### Exercise goal:
Below are some records. Return exactly the lines from the one containing "thumb cmc: (425, 425)" through the one containing "index mcp: (420, 209)", both included, and only those.

Bounding box coordinate data
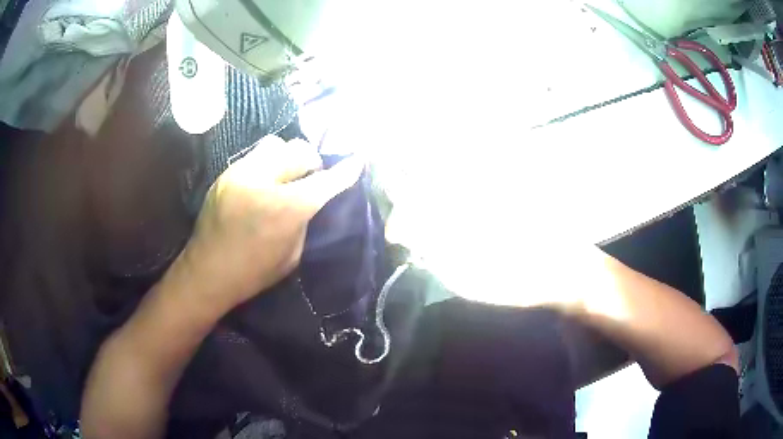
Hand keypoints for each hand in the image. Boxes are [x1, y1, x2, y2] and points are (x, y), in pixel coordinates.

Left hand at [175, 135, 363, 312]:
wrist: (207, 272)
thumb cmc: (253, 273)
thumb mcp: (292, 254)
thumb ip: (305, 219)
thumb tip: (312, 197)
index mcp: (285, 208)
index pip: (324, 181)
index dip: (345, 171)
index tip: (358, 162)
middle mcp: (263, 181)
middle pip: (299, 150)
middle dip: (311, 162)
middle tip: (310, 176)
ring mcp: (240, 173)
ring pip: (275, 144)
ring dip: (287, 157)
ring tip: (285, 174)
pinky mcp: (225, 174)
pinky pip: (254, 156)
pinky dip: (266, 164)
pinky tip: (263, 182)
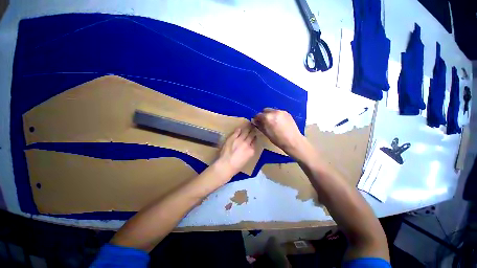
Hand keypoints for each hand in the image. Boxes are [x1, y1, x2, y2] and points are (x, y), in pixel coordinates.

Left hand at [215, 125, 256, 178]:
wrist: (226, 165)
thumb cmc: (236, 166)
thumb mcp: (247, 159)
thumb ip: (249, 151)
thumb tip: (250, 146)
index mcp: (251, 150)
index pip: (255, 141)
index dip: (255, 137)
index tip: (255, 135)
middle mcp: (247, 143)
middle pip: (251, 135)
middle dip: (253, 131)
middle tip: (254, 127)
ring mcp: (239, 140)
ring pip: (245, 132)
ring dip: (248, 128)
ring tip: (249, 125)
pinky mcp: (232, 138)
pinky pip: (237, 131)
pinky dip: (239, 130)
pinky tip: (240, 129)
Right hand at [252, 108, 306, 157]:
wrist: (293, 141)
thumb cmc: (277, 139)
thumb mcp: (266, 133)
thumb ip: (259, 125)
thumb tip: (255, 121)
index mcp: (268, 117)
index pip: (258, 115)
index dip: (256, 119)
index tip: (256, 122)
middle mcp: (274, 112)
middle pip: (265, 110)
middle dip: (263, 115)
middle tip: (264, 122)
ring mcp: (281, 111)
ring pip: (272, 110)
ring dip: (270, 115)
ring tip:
* * *
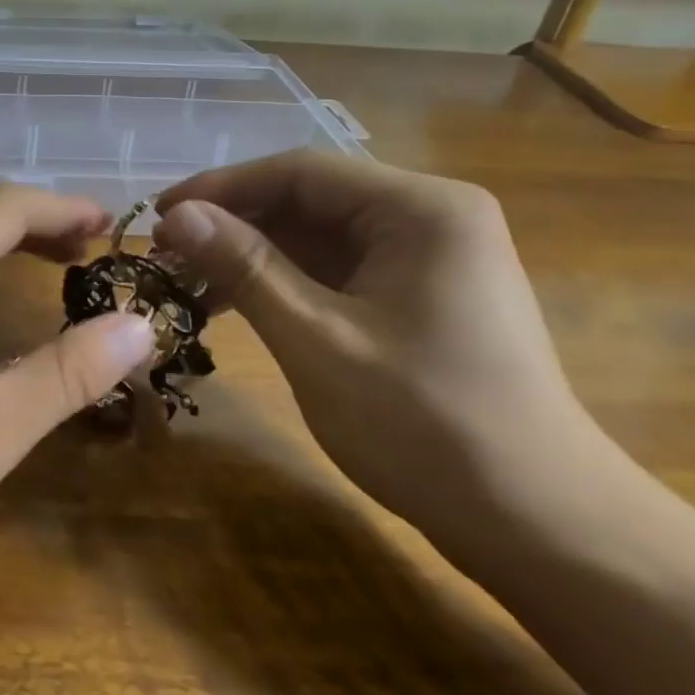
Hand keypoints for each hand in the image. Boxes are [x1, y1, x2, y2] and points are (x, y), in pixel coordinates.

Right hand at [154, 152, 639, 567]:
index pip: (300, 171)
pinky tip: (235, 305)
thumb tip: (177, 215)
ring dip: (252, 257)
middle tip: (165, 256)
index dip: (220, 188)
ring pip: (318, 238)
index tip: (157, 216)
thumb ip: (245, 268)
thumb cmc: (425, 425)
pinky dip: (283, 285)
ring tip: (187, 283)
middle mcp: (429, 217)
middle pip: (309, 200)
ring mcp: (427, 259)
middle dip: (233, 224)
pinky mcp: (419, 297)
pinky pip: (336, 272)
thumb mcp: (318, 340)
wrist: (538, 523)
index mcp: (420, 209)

### Answer for the task:
thumb cmc: (425, 425)
pinky dip: (283, 285)
ring tip: (187, 283)
middle mcp: (429, 217)
middle pip: (309, 200)
ring mcp: (427, 259)
middle dip: (233, 224)
pinky mcp: (419, 297)
pinky pip: (336, 272)
thumb mcp: (318, 340)
wrist: (538, 523)
index mcp: (420, 209)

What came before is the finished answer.